While reports of PZA resistance that near 50% in MDR-TB are frequent, the proportion of patients in our study without MDR-TB that had PZA resistance (21%) was unusually higher than seen in most settings [21], for example PZA resistance was found in 10.5% of isolates from randomly sampled clinics in Nairobi, Kenya, and only 2.9% of new cases and 11.1% of retreatment cases from 79 TB patients in the Tanga region of Tanzania. Therefore, our study represents the largest of its kind to date in Tanzania, and raises concern for the potential inactivity of PZA at a much higher proportion in the Kilimanjaro region of the country, a referral area for both MDR and non-MDR-TB. Of further support that these patient’s isolates are truly resistant, 25 (89.2%) of conventionally PZA resistant isolates also had pncA mutation by the HRM method. One possibility is that several of these were M.bovis; however this seems unlikely because we have not noted a high prevalence previously, and many of the HRM results showed pncA variance that derived from regions elsewhere from amplicon 3 where the His57Asp pncA mutation of M. bovis resides.

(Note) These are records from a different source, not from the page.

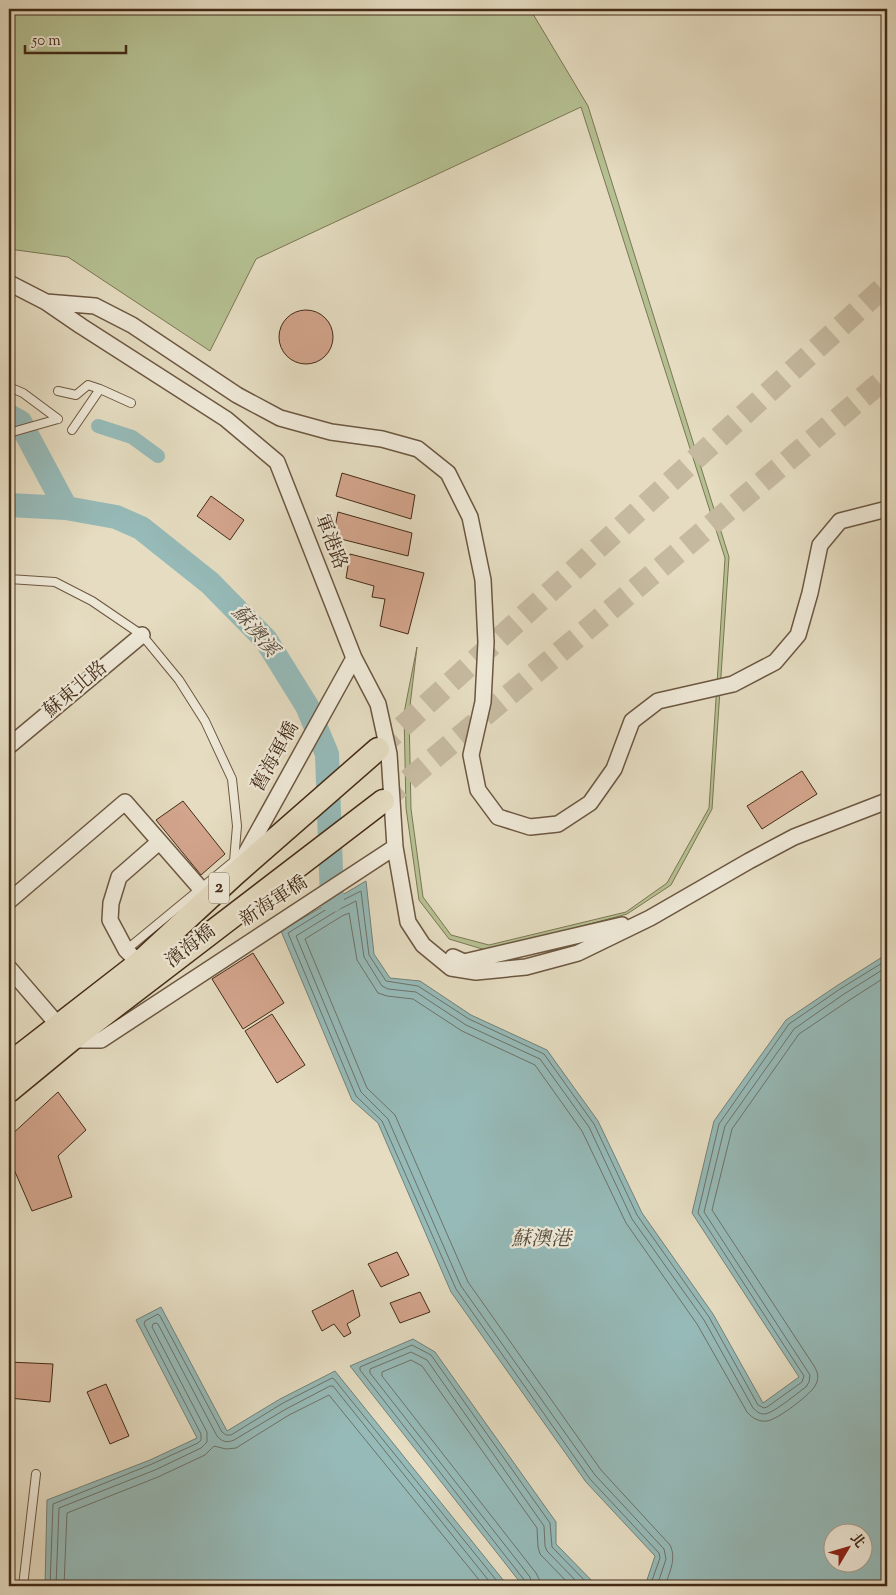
<svg xmlns="http://www.w3.org/2000/svg" width="896" height="1595" font-family="'Sorts Mill Goudy','Noto Serif TC',serif">
<style>
.green{fill:#b5c092;stroke:#7c7654}
.water{fill:#96bab8;stroke:#758177;fill-rule:evenodd}
.lines{fill:none;stroke-linecap:round;stroke-linejoin:round}
.shore{stroke:#6d7267;stroke-width:1}
.canal{stroke:#96bab8;stroke-width:14}
.river{stroke:#96bab8;stroke-width:24}
.building{fill:#d3a58d;stroke:#442b16}
.primary-tunnel{stroke:#c5b99f;stroke-width:22;stroke-dasharray:22 11;stroke-linecap:butt}
.service-casing{stroke:#6c5741;stroke-width:10}
.minor-casing{stroke:#6c5741;stroke-width:18}
.primary-casing{stroke:#442b16;stroke-width:25}
.service{stroke:#eee8d7;stroke-width:8}
.minor{stroke:#eee8d7;stroke-width:15}
.primary{stroke:#e5dcc1;stroke-width:22}
.labels{text-anchor:middle;dominant-baseline:central;stroke-width:4.5;stroke-linejoin:round;paint-order:stroke}
.shield{fill:#eee8d7;stroke:#776450;stroke-width:1}
.shield-label{font-size:18px;font-weight:bold;fill:#442b16}
.street-label{font-size:19px;fill:#442b16;stroke:#eee8d7}
.water-label{font-size:20px;font-style:italic;fill:#584f3e;stroke:#eee8d7}
</style>
<rect width="100%" height="100%" fill="#e5dcc1"/>
<filter id="stains"><feTurbulence type="fractalNoise" baseFrequency=".004" numOctaves="4"/><feColorMatrix values="0 0 0 0 .2 0 0 0 0 .09 0 0 0 0 .02 0 0 0 .5 -.17"/></filter>
<radialGradient id="worn" r=".72"><stop offset=".6" stop-color="#630" stop-opacity="0"/><stop offset="1" stop-color="#630" stop-opacity=".3"/></radialGradient>
<path class="green" d="M9,9h521l58,97 141,451 -17,252 -41,76 -44,29 -138,37 -40,-12 -30,-39 -13,-92 -2,-95 13,-66 -8,67 2,95 12,88 28,38 38,10 137,-33 41,-29 42,-75 16,-250 -144,-451 -325,152 -46,92 -142,-94 -59,-8z"/>
<path class="water" d="M366,881l8,73 16,24 30,3 51,34 76,35 51,71 44,92 71,101 50,89 36,-26 -107,-164 22,-92 72,-101 52,-35 49,-31v632h-242l10,-30 -69,-74 -135,-190 -73,-169 -26,-23 -71,-169zM834,1532h30v30h-30z
M161,1307l66,124 53,-32 55,-28 173,215h-463l2,-86 103,-40 47,-22 -61,-118z
M413,1339l22,13 121,170v22l41,42h-74l-173,-220z"/>
<g class="lines">
<path class="shore" d="M50,1586l3,-82 99,-40 46,-21 3,-3v-6l-57,-110 1,-3 13,-7 2,2 62,116 4,3h5l52,-32 49,-25 2,1 167,207
M56,1586l3,-78 96,-38 46,-22 6,-6v-10l-55,-105 1,-3 3,-1 2,1 59,112c5,6 10,7 17,4l52,-31 44,-23h3l160,200
M64,1586l3,-73 91,-36 47,-22 9,-9 12,3 10,-1 53,-33 40,-20 155,191
M526,1586l-1,-5 -165,-211v-3l52,-22 19,10 119,168 2,24 38,39
M532,1586l-2,-9 -160,-204v-4l41,-17 16,8 117,166 1,20 2,5 34,35
M540,1586l-1,-7 -3,-6 -154,-197v-4l29,-12 11,6 115,162 1,19 2,7 31,32
M650,1586l10,-28 -1,-5 -69,-74 -134,-190 -74,-168 -26,-25 -68,-163 47,-29 26,-13 8,64 17,26 32,5 51,33 75,35 50,70 43,91 72,102 49,88 6,3 3,-1 35,-25 2,-6 -106,-163 21,-89 70,-100 51,-35 47,-29
M657,1586l9,-27 -2,-10 -69,-74 -134,-189 -73,-167 -27,-27 -65,-156 42,-26 18,-9 8,56 18,29 6,3 28,3 50,33 74,34 49,68 43,92 72,101 49,88c3,3 6,6 11,6 9,0 33,-21 42,-27l3,-5 1,-7 -106,-163 21,-86 69,-97 50,-35 43,-27
M665,1586c4,-13 12,-27 5,-41l-69,-75 -133,-188 -73,-167 -28,-27 -62,-149 37,-23 7,-3 8,47 21,33 9,3 26,3 49,32 73,34 47,66 44,92 71,101 50,88c5,6 12,10 20,9 10,-1 46,-28 49,-37 3,-6 2,-12 -2,-18l-102,-156 20,-81 67,-95 49,-33 39,-25"/>
<path class="canal" d="M98,426l34,11 26,19"/>
<path class="river" d="M9,416l11,6 46,86
M9,505l57,3 50,9 25,11 69,55 56,57 41,66 20,48 5,146"/>
</g>
<path class="building" d="M279 337a27 27 0 1 1 54 0a27 27 0 1 1-54 0Z
M342,473l73,22 -4,24 -75,-23z
M211,496l33,24 -14,20 -33,-24z
M338,512l74,21 -4,23 -75,-19z
M350,554l74,19 -16,61 -28,-8 5,-27 -13,-2 2,-11 -28,-8z
M802,771l15,23 -55,35 -15,-23z
M183,801l42,53 -24,21 -45,-55z
M253,953l31,50 -41,26 -31,-50z
M272,1014l33,51 -28,18 -32,-52z
M58,1092l28,38 -28,26 14,41 -40,14 -23,-53v-21z
M397,1252l12,23 -28,12 -13,-23z
M353,1290l7,26 -13,8 4,9 -7,4 -10,-13 -12,7 -10,-20z
M420,1292l10,20 -30,11 -10,-20z
M9,1362l44,2 -3,38 -41,-4z
M106,1384l23,52 -19,8 -23,-52z"/>
<g class="lines">
<path class="primary-tunnel" d="M378,749l509,-465
M383,801l504,-424"/>
<g class="service-casing">
<path id="service" d="M9,387l14,6 35,26
M58,391l18,4 12,-10 12,4
M72,430l28,-41 31,14
M9,433l49,-14
M9,579l46,3 37,19 50,34 37,45 26,41 27,58 5,47 -3,35 -108,89
M23,1586l13,-112"/>
</g>
<g class="minor-casing">
<path id="minor" d="M9,283l37,19 35,24 145,93 51,43 77,196 24,46 11,50 6,93 13,75 15,23 28,23 25,4 50,-5 52,-14 72,-35 99,-57 45,-24 93,-36
M46,302l49,4 37,19 105,70 43,23 51,14 51,7 36,10 30,24 22,44 13,63 3,62 -3,60 -12,53 7,35 20,27 32,10 28,-3 32,-21 24,-34 18,-48 26,-20 75,-17 42,-22 23,-27 12,-42 10,-48 20,-24 47,-12
M9,746l133,-111
M240,864l114,-206
M9,901l116,-99 76,87
M453,957l11,5 158,-37
M139,963l-13,-13 -16,-30 1,-17 8,-26 40,-35
M9,968l62,72h30l294,-193"/>
</g>
<g class="primary-casing">
<path id="primary" d="M9,1064l130,-101 95,-88 144,-126
M9,1091l62,-51 312,-239"/>
</g>
<use href="#service" class="service"/>
<use href="#minor" class="minor"/>
<use href="#primary" class="primary"/>
</g>
<g class="labels">
<rect class="shield" x="209" y="872.5" width="20" height="31" rx="4"/>
<g class="shield-label">
<text x="219" y="888">2</text>
</g>
<g class="street-label">
<text transform="translate(330 542) rotate(69)">軍港路</text>
<text transform="translate(76 690) rotate(-40)">蘇東北路</text>
<text transform="translate(276 757) rotate(-61)">舊海軍橋</text>
<text transform="translate(274 902) rotate(-33)">新海軍橋</text>
<text transform="translate(191 947) rotate(-38)">濱海橋</text>
</g>
<g class="water-label">
<text transform="translate(254 632) rotate(50)">蘇澳溪</text>
<text x="541" y="1240">蘇澳港</text>
</g>
</g>
<rect width="896" height="1595" fill="none" stroke="#e5dcc1" stroke-width="30"/>
<rect x="10" y="10" width="876" height="1575" fill="none" stroke="#442b16" stroke-width="2.5"/>
<rect x="15" y="15" width="866" height="1565" fill="none" stroke="#442b16"/>
<g transform="translate(848 1548) rotate(52)"><circle r="24" fill="#eee8d7" stroke="#aa9c8a"/>
<path d="M0-4L9 19L0 12L-9 19Z" fill="#8f2418"/>
<text y="-8" font-size="14" font-weight="bold" text-anchor="middle" fill="#442b16">北</text>
</g>
<path d="M25 45v8h101v-8" fill="none" stroke="#442b16" stroke-width="2.5"/>
<text x="32" y="45" font-size="15" fill="#442b16" stroke="#eee8d7" stroke-width="4" paint-order="stroke">50 m</text>
<rect width="100%" height="100%" filter="url(#stains)"/>
<rect width="100%" height="100%" fill="url(#worn)"/>
</svg>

Thus given this high rate of true PZA resistance, we plan to examine if this is a more local epidemiological phenomenon. For instance, KIDH, the referral hospital for this study, serves a large population working in small scale mines in concentrated geographic area for which multiple episodes of TB and the need for retreatment are common and could be explained by a higher rate of relapse if those patients are treated with PZA without the clinician knowing of PZA resistance [11]. The high rate of PZA resistance is clearly clinically relevant, since knowledge of PZA resistance would prompt an extension of treatment to 9 months for otherwise drug-susceptible TB, but this is rarely done in Tanzania and other settings where susceptibility testing for PZA is not routine and monitoring of treatment response relies on sputum smear microscopy [22].

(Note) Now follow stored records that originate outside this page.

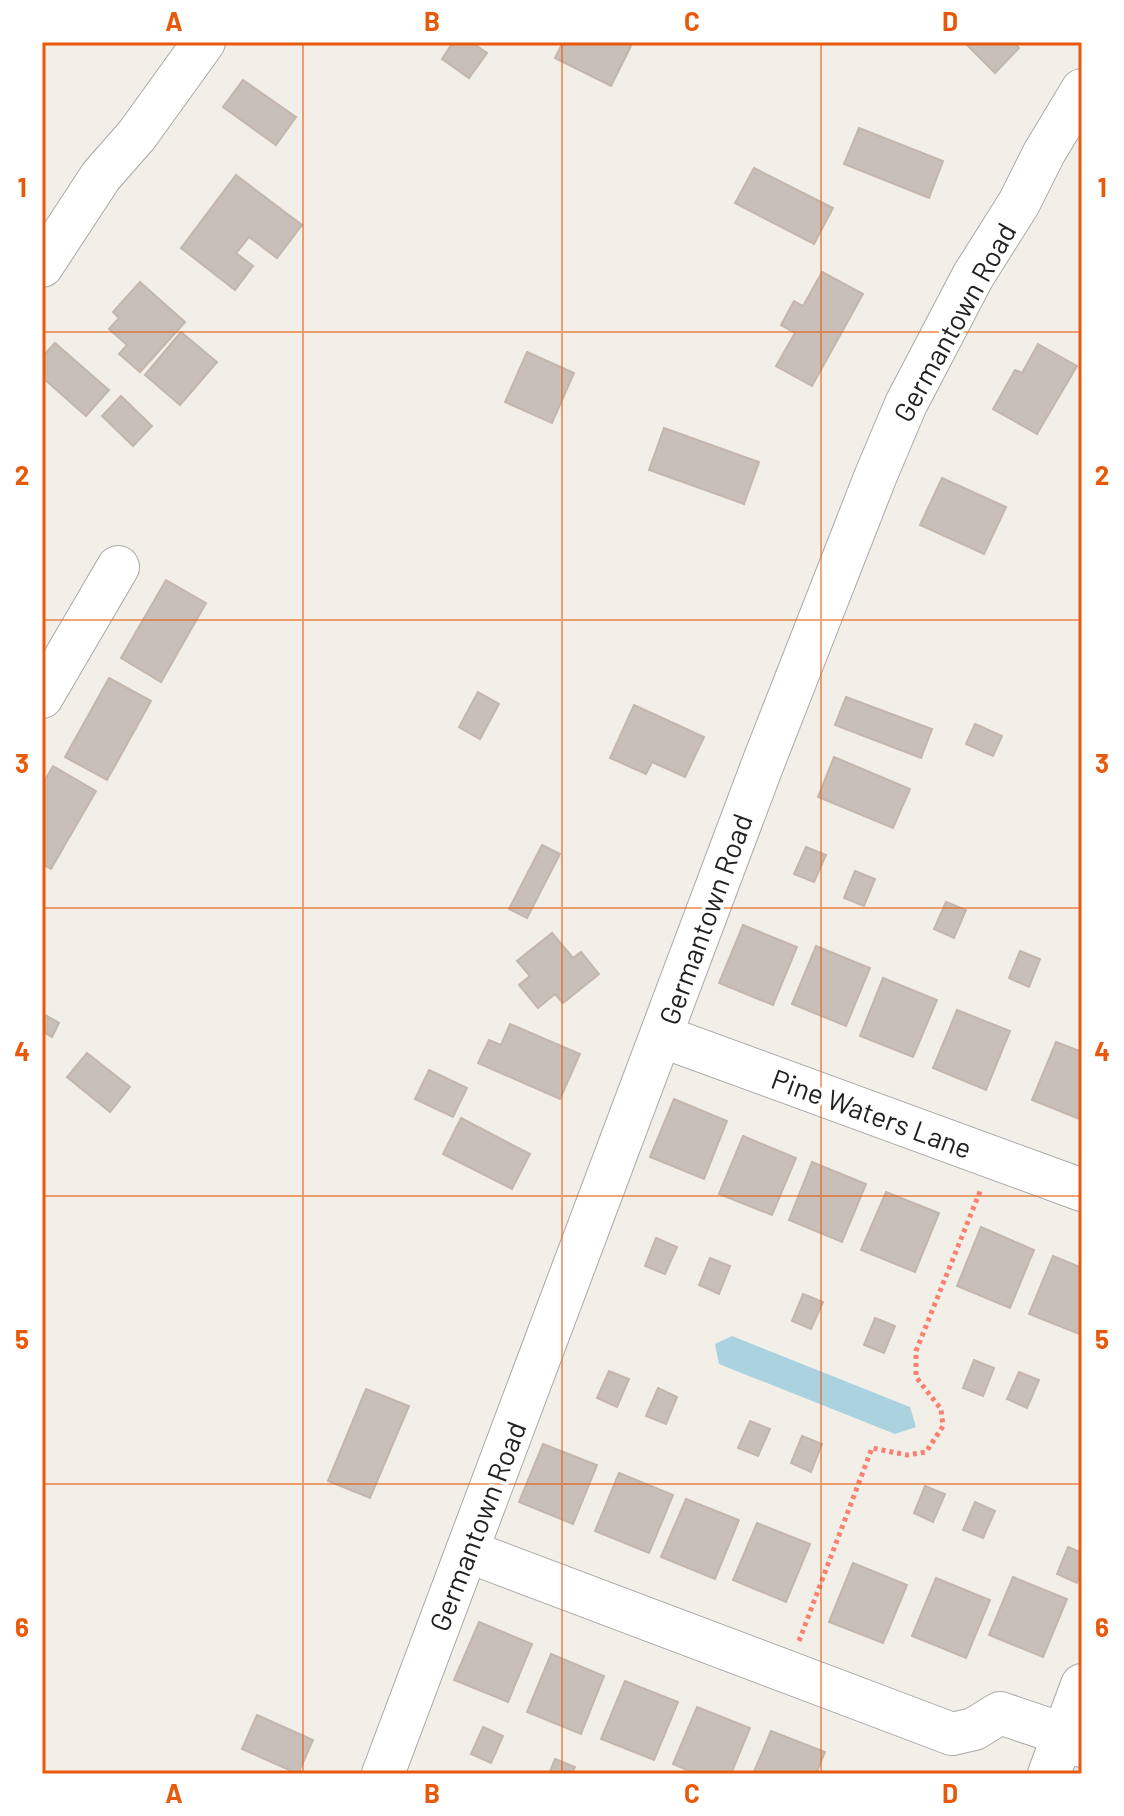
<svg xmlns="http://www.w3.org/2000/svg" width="1124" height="1816" viewBox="0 0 1124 1816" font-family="Barlow,sans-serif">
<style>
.water{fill:#aad3df}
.building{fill:#c7bfb8;stroke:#c4b6ab;stroke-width:2}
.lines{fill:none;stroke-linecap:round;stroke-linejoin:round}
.minor-casing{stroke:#a9a9a9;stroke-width:44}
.path{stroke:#fa8072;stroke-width:5;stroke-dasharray:4 4;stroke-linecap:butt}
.minor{stroke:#fff;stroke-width:42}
.grid{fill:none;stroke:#e8590c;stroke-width:2;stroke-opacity:0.55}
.labels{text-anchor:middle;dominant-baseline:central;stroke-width:7;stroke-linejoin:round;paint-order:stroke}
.street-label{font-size:28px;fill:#222;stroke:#fff}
.neatline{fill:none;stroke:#e8590c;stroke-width:3}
.grid-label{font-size:26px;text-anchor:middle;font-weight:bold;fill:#e8590c}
</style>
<rect width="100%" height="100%" fill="#f2efe9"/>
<path class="water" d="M732,1336L910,1407L916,1427L895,1434L719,1364L715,1344Z"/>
<g class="building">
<path d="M453,42H471L487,53L469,78L442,59Z"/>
<path d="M563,42H633L611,86L555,58Z"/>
<path d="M964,42H1013L1019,48L995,73Z"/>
<path d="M243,80L296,117L276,145L223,107Z"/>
<path d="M859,128L943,161L929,198L844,164Z"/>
<path d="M754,168L833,208L814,244L735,203Z"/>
<path d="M236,175L302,225L277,258L249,237L236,253L253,266L235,290L181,248Z"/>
<path d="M822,272L863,294L812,386L776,366L795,333L781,325L794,301L803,306Z"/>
<path d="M140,282L185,322L140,372L119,354L127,345L109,329L119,318L113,312Z"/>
<path d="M181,332L217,362L180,405L145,375Z"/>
<path d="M55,343L109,390L86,416L42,377V357Z"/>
<path d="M1038,344L1077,366L1037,434L993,409L1015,370L1022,373Z"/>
<path d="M527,352L574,373L552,423L505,402Z"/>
<path d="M121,396L152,426L133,446L102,416Z"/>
<path d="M664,428L759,462L744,504L649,470Z"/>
<path d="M942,478L1006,507L984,554L920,525Z"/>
<path d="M166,580L206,603L161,682L121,658Z"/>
<path d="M109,678L151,701L107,780L65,757Z"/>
<path d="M478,692L499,704L480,739L459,727Z"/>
<path d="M846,697L932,729L921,758L835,725Z"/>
<path d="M634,705L704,737L685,777L652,762L646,774L610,758Z"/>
<path d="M975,724L1002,736L993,756L966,744Z"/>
<path d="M834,757L910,789L893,828L818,797Z"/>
<path d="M53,766L96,791L51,869L42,864V785Z"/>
<path d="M542,845L560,854L527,918L509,909Z"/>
<path d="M806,847L826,855L814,882L794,874Z"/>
<path d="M855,871L875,879L864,906L844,898Z"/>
<path d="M946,902L966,910L954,938L934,929Z"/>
<path d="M743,925L797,947L773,1005L719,983Z"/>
<path d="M552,933L573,958L581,952L599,974L563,1003L555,994L538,1008L519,985L530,976L517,961Z"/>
<path d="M816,946L870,968L846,1026L792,1004Z"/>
<path d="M1020,951L1040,959L1029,987L1009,978Z"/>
<path d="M883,978L937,1000L913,1057L860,1036Z"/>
<path d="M957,1010L1010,1031L986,1090L933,1068Z"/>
<path d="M42,1013L59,1023L52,1037L45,1033L42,1038Z"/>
<path d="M510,1024L580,1054L560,1099L478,1063L489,1040L501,1045Z"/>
<path d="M1056,1042L1082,1052V1120L1032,1100Z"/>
<path d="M87,1053L130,1087L110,1112L67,1077Z"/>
<path d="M429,1070L467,1088L453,1117L415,1099Z"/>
<path d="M674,1099L727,1121L704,1179L650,1157Z"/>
<path d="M461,1118L530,1154L512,1189L443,1154Z"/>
<path d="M743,1136L796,1158L772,1215L719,1194Z"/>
<path d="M812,1162L866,1184L842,1242L789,1220Z"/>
<path d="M886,1192L939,1213L915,1272L861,1250Z"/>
<path d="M981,1227L1034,1250L1010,1308L957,1286Z"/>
<path d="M656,1238L677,1247L665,1274L645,1266Z"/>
<path d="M1053,1256L1082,1268V1335L1029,1314Z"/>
<path d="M710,1258L730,1266L719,1294L699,1285Z"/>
<path d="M803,1294L823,1302L811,1329L792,1321Z"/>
<path d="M875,1318L895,1326L884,1353L864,1345Z"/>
<path d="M974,1360L994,1368L983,1396L963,1388Z"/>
<path d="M609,1371L629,1379L617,1407L597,1398Z"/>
<path d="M1019,1372L1039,1380L1027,1408L1007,1399Z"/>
<path d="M658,1388L677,1397L666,1424L646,1416Z"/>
<path d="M366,1389L409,1406L370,1498L328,1481Z"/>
<path d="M750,1421L770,1429L758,1456L738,1448Z"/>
<path d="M802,1436L822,1444L811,1472L791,1463Z"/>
<path d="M543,1444L597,1465L573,1524L519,1502Z"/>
<path d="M619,1473L673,1495L649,1553L595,1531Z"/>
<path d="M925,1486L945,1494L933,1522L914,1513Z"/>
<path d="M686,1499L739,1520L715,1579L661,1557Z"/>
<path d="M975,1502L995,1511L983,1538L963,1530Z"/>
<path d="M757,1523L810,1544L786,1602L733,1580Z"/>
<path d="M1068,1547L1082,1553V1570L1077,1583L1057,1574Z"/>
<path d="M853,1563L907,1585L883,1643L829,1622Z"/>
<path d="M1013,1577L1067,1599L1043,1657L989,1635Z"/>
<path d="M936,1578L990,1600L966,1658L912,1636Z"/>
<path d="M479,1622L532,1644L508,1702L454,1680Z"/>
<path d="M551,1654L604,1676L581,1734L527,1712Z"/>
<path d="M625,1681L678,1702L654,1760L601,1739Z"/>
<path d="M697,1707L750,1728L731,1774H696L673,1764Z"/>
<path d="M257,1715L313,1740L298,1774L242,1749Z"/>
<path d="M483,1727L503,1736L491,1763L471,1754Z"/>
<path d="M771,1731L825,1752L816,1774H753Z"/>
<path d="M555,1759L575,1767L572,1774H549Z"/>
</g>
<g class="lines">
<g class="minor-casing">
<g id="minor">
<path d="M42,266L101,176L137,135L204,42"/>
<path d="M42,697L118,567"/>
<path d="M661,1036L1082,1190"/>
<path d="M467,1551L952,1734L974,1729L1000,1713L1065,1735L1082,1746"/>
<path d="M383,1774L762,766L876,475L906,404L973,276L1019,203L1044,153L1082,90"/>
<path d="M1049,1774L1082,1685"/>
</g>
</g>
<path class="path" d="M799,1641L872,1448L907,1455L926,1452L943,1426L941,1409L916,1377V1351L981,1189"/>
<use href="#minor" class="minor"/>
</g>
<path class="grid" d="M303,42V1774M562,42V1774M821,42V1774M42,332H1082M42,620H1082M42,908H1082M42,1196H1082M42,1484H1082"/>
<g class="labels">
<g class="street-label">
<text transform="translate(954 322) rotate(-61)">Germantown Road</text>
<text transform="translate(705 919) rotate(-70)">Germantown Road</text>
<text transform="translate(872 1113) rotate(20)">Pine Waters Lane</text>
<text transform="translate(477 1526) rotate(-69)">Germantown Road</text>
</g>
</g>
<rect width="1124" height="1816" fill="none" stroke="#ffffff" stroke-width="88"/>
<rect x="44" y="44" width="1036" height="1728" class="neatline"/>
<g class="grid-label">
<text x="174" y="31">A</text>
<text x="432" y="31">B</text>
<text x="692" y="31">C</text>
<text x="950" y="31">D</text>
<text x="22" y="197">1</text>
<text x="1102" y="197">1</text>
<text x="22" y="485">2</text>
<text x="1102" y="485">2</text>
<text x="22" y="773">3</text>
<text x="1102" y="773">3</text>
<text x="22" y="1061">4</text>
<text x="1102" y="1061">4</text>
<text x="22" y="1349">5</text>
<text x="1102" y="1349">5</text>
<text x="22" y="1637">6</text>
<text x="1102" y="1637">6</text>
<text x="174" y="1803">A</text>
<text x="432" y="1803">B</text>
<text x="692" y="1803">C</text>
<text x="950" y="1803">D</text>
</g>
</svg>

The study is limited in that not all M. tuberculosis isolates underwent Sanger sequencing of the pncA gene to interrogate the MGIT and HRM discrepancies due to funding constraints. Pyrazinamidase activity assays that have been used to resolve similar discrepancies in prior studies were not able to be performed [23]. Furthermore, susceptibility testing for other drugs in the regimen was not part of the original protocol and so results could not be compared against those the clinician may have used to adjust a patient’s drug regimen and this may be particularly important for components of the regimen such as the fluoroquinolones. Yet given that PZA was the one drug that was continued empirically for MDR-TB treatment, we believe it was valid to include this categorical variable as a potential predictor of treatment failure. Overall, this was a sample size of convenience and not powered to detect differences that may have been observed with a larger cohort.

Conclusion

Susceptibility testing for PZA at this referral hospital in Tanzania could drive decisions on the most efficacious use of novel drug regimens for MDR-TB, and the surprisingly high proportion of PZA resistance among cases without MDR-TB requires more urgent local investigation.

Recommendation

As PZA susceptibility testing appears to be a critical adjunct to TB care, more comprehensive studies are needed to determine if conventional phenotypic testing on the MGIT platform can effectively be replaced with sequencing of the pncA gene, or other molecular alternatives.